Halen, general manager at Golden Gate Financial Group, is using data replication software from Network Integrity. Dubbed Real-time Replicator, the software lets customers continuously copy data from one site to another in real time as changes are made. In the event of a failure, up-to-the minute data can be retrieved from the remote site.

Numerous vendors, including IBM, EMC, Compaq and Veritas, have adopted data replication technology for Windows NT and Unix platforms from the mainframe, where data replication is common.

Robert Gray, an analyst at International Data Corp. in Framingham, Mass., says data replication software is prevalent in the banking industry, where its use is mandated. "It gives you a means of making data available 24-7 forever," Gray says. "More and more high-availability, high-end storage will be organized in configurations that have that disaster tolerant/disaster recovery capability."

Golden Gate Financial Group, which makes about $1 billion in trades per month, replicates 6.6G bytes of data over T-1 lines as changes are made from its head office in San Francisco to a remote office in San Jose in real time.

The company recouped its investment in Network Integrity's Real-time Replicator quickly last year when San Francisco was hit by a day-long power outage. Because data in the San Francisco office was replicated to San Jose, trading was only down a half-hour. Employees traveled to the San Jose, set up shop and used current replicated data to do their work.

"It was a matter of copying the replicated data to a working directory and accessing it," Halen says. "By the time we got to the San Jose office, we were already set up."

After the lights came back on, Golden Gate copied the data back to San Francisco and started work again.

"We are trading a few hundred million dollars on any given day, and with the market's volatility, we need to execute our orders and trades at any time," Halen says. Before Golden Gate installed the software, it copied data manually to from city to city.

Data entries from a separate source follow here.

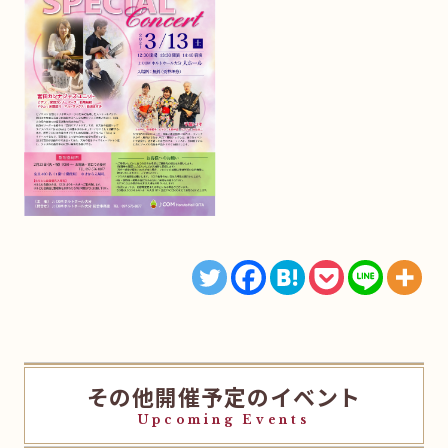
その他開催予定のイベント
Upcoming Events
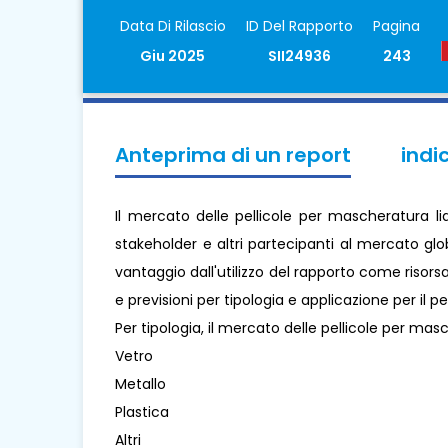
Data Di Rilascio
ID Del Rapporto
Pagina
Giu 2025
SII24936
243
Anteprima di un report
indi
Il mercato delle pellicole per mascheratura l
stakeholder e altri partecipanti al mercato glo
vantaggio dall'utilizzo del rapporto come risorsa
e previsioni per tipologia e applicazione per il 
Per tipologia, il mercato delle pellicole per mas
Vetro
Metallo
Plastica
Altri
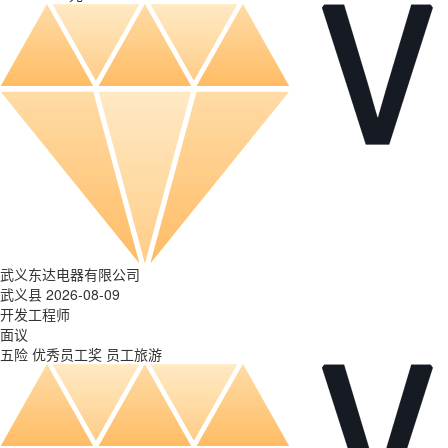
武义东达电器有限公司
武义县 2026-08-09
开发工程师
面议
五险
优秀员工奖
员工旅游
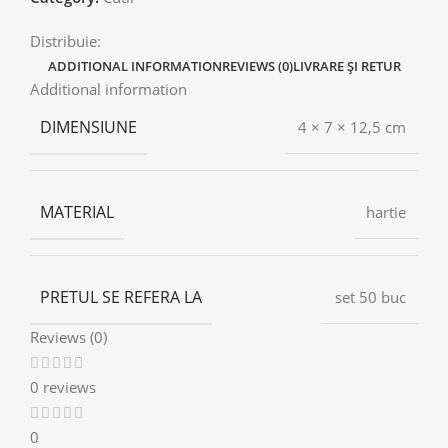
Distribuie:
ADDITIONAL INFORMATION
REVIEWS (0)
LIVRARE ȘI RETUR
Additional information
DIMENSIUNE
4 × 7 × 12,5 cm
MATERIAL
hartie
PRETUL SE REFERA LA
set 50 buc
Reviews (0)
0 reviews
0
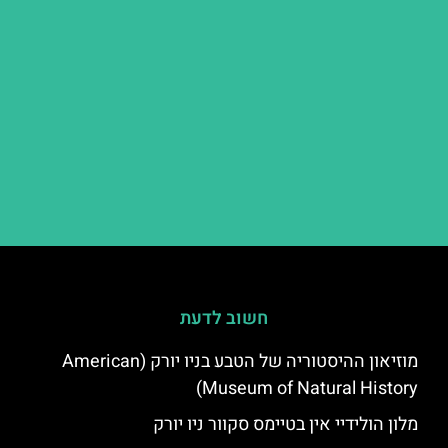
חשוב לדעת
מוזיאון ההיסטוריה של הטבע בניו יורק (American
Museum of Natural History)
מלון הולידיי אין בטיימס סקוור ניו יורק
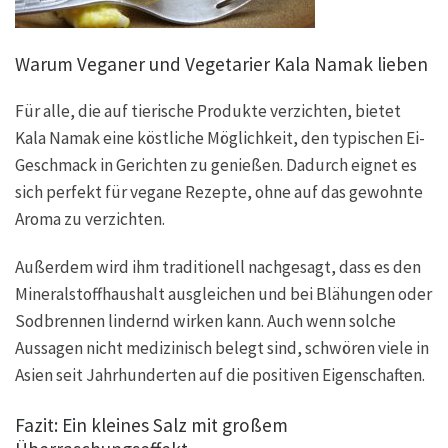
Warum Veganer und Vegetarier Kala Namak lieben
Für alle, die auf tierische Produkte verzichten, bietet
Kala Namak eine köstliche Möglichkeit, den typischen Ei-
Geschmack in Gerichten zu genießen. Dadurch eignet es
sich perfekt für vegane Rezepte, ohne auf das gewohnte
Aroma zu verzichten.
Außerdem wird ihm traditionell nachgesagt, dass es den
Mineralstoffhaushalt ausgleichen und bei Blähungen oder
Sodbrennen lindernd wirken kann. Auch wenn solche
Aussagen nicht medizinisch belegt sind, schwören viele in
Asien seit Jahrhunderten auf die positiven Eigenschaften.
Fazit: Ein kleines Salz mit großem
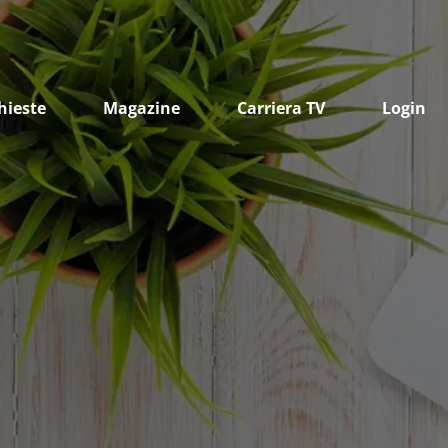
hieste
Magazine
Carriera TV
Login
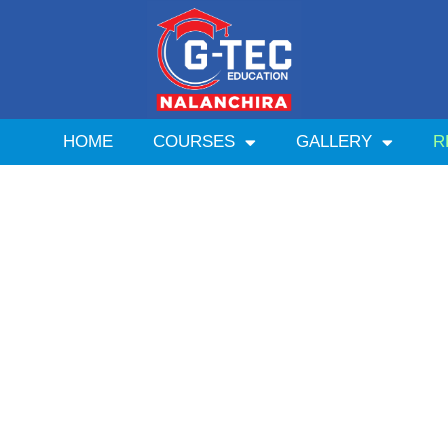
HOME
COURSES
GALLERY
R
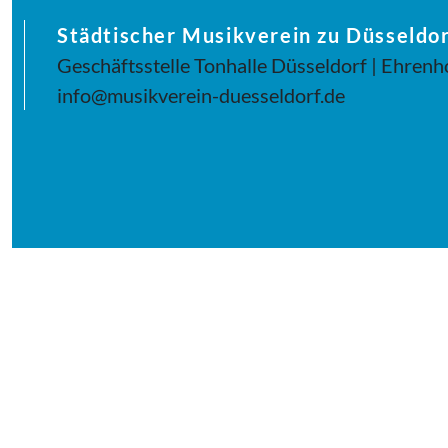
Städtischer Musikverein zu Düsseldor
Geschäftsstelle Tonhalle Düsseldorf | Ehrenh
info@musikverein-duesseldorf.de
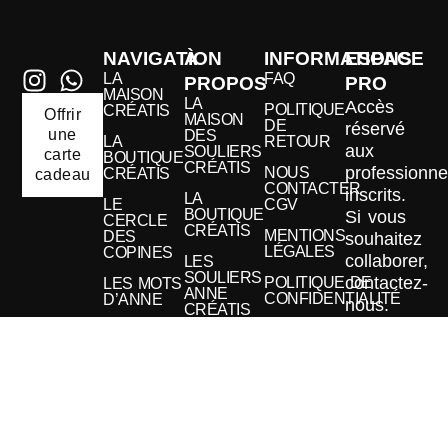
NAVIGATION
À
INFORMATIONS
ESPACE
LA
FAQ
PROPOS
PRO
MAISON
LA
Accès
POLITIQUE
CRÉATIS
Offrir
MAISON
DE
réservé
une
DES
LA
RETOUR
aux
SOULIERS
carte
BOUTIQUE
CRÉATIS
professionne
NOUS
CRÉATIS
cadeau
CONTACTER
inscrits.
LA
LE
CGV
BOUTIQUE
Si vous
CERCLE
CRÉATIS
MENTIONS
DES
souhaitez
LÉGALES
COPINES
collaborer,
LES
SOULIERS
contactez-
POLITIQUE DE
LES MOTS
ANNE
CONFIDENTIALITÉ
D’ANNE
nous.
CRÉATIS
LES
Se
PÉPITES
connecter
ARCHIVÉES
à
LE
l'espace
CERCLE
pro
DES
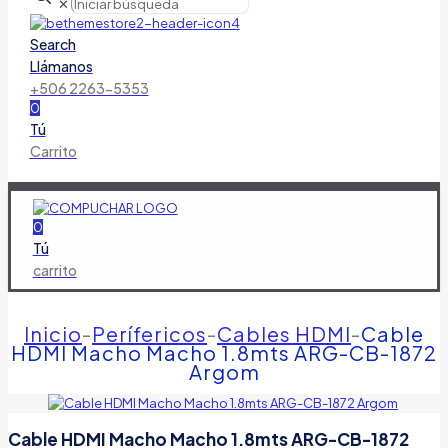
✕
Search
Llámanos
+506 2263-5353
0
Tú
Carrito
0
Tú
carrito
Inicio
-
Perífericos
-
Cables HDMI
-
Cable
HDMI Macho Macho 1.8mts ARG-CB-1872
Argom
Cable HDMI Macho Macho 1.8mts ARG-CB-1872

At Merrill Lynch, which is also using Network Integrity software, 2G bytes of critical financial information has to be distributed daily to three remote offices for use by staff. Previously, IS staff copied the data by batch file scripts manually from Princeton, N.J., to remote offices in San Francisco and San Diego once per week. Now data is updated two times each day to NT servers in each remote location - once at midnight and again at noon. Only changed data amounting to about 200M bytes is sent, thus saving bandwidth and time.

Now users have access to the latest data and it's local, residing on a file server where they work, says Richard Ens, NT systems manager. Merrill Lynch paid off its data replication costs in a month.